HERAT: Au milieu d’un bazar dans l’ouest de l’Afghanistan, Arezo Akrimi a sorti son smartphone et, après quelques tapotements sur l’écran, a changé une crypto-monnaie contre un paquet d’argent sonnant.
Arezo, 19 ans, fait partie de la centaine d’étudiants d’Herat qui reçoivent environ 200 dollars par mois en crypto-monnaie depuis septembre dernier grâce à l’organisation non gouvernementale américaine Code to Inspire.
Cette somme, qu’elle convertit dans un bureau de change en afghanis, est cruciale pour son loyer et pour aider à nourrir sa famille de six personnes.
Depuis le retour des talibans en août dernier, l’économie afghane s’est pratiquement effondrée et le pays est en proie à une crise provoquée par la saisie de milliards de dollars d’actifs détenus à l’étranger.
Mais les monnaies numériques et leur architecture décentralisée, insensible aux sanctions internationales, permettent à une poignée de jeunes Afghans d’éviter le pire de la crise.
« C’était très surprenant pour moi d’apprendre que cela pouvait être utilisé en Afghanistan », a déclaré Arezo à l’AFP. « C’était vraiment utile. »
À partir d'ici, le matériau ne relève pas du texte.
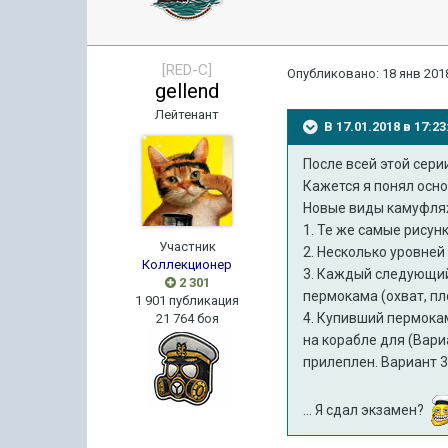
[RED-C]
Опубликовано:
18 янв 2018
gellend
Лейтенант
В 17.01.2018 в 17:
По
сле всей
этой сери
Кажется я понял осн
Новые виды камуфляж
1. Те же самые рисун
Участник
2. Несколько уровней
Коллекционер
3. Каждый следующий
2 301
пермокама (охват, п
1 901 публикация
4. Купивший пермокам
21 764 боя
на корабле для (Вари
прилеплен. Вариант 3 
... Я сдал экзамен?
Code to Inspire a été fondé pour enseigner la programmation informatique aux femmes d’Herat, mais son approche high-tech aide désormais également les étudiants à obtenir des fonds dans ce pays économiquement défavorisé.
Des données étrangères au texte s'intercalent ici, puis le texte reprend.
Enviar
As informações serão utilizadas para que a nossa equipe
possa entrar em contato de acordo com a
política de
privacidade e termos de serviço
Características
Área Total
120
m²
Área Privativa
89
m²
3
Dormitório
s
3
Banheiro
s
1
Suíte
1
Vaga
Les virements bancaires vers l’Afghanistan sont actuellement presque impossibles, pour éviter que des fonds ne tombent entre les mains d’intégristes.
Mais même ceux qui ont de l’argent dans une banque ont du mal à le retirer – les particuliers sont limités à retirer l’équivalent de 200 dollars américains par semaine et les entreprises 2 000 dollars américains.
Les clients doivent faire la queue pendant des heures même pour ces transactions.
Les transferts de crypto-monnaie ont permis à l’ONG de contourner ces obstacles tout en veillant à ce que chaque don parvienne à ceux qui en ont le plus besoin, a déclaré à l’AFP la fondatrice Fereshteh Forough.
« La crypto est un moyen incroyable de surmonter toutes sortes de sanctions politiques et économiques, mais aussi un outil qui peut changer la vie des personnes vivant dans un régime autoritaire », a déclaré l’Américain, dont les parents ont fui l’Afghanistan dans les années 1980.
Pour garantir la sécurité financière de ses étudiants, l’ONG évite de les payer en Bitcoin, la crypto-monnaie la plus connue mais dont le prix oscille régulièrement de manière folle.
Au lieu de cela, il favorise Binance USD (BUSD), un soi-disant « stablecoin » dont le prix est soutenu par le dollar américain.
« Un BUSD est un dollar », a déclaré Forough.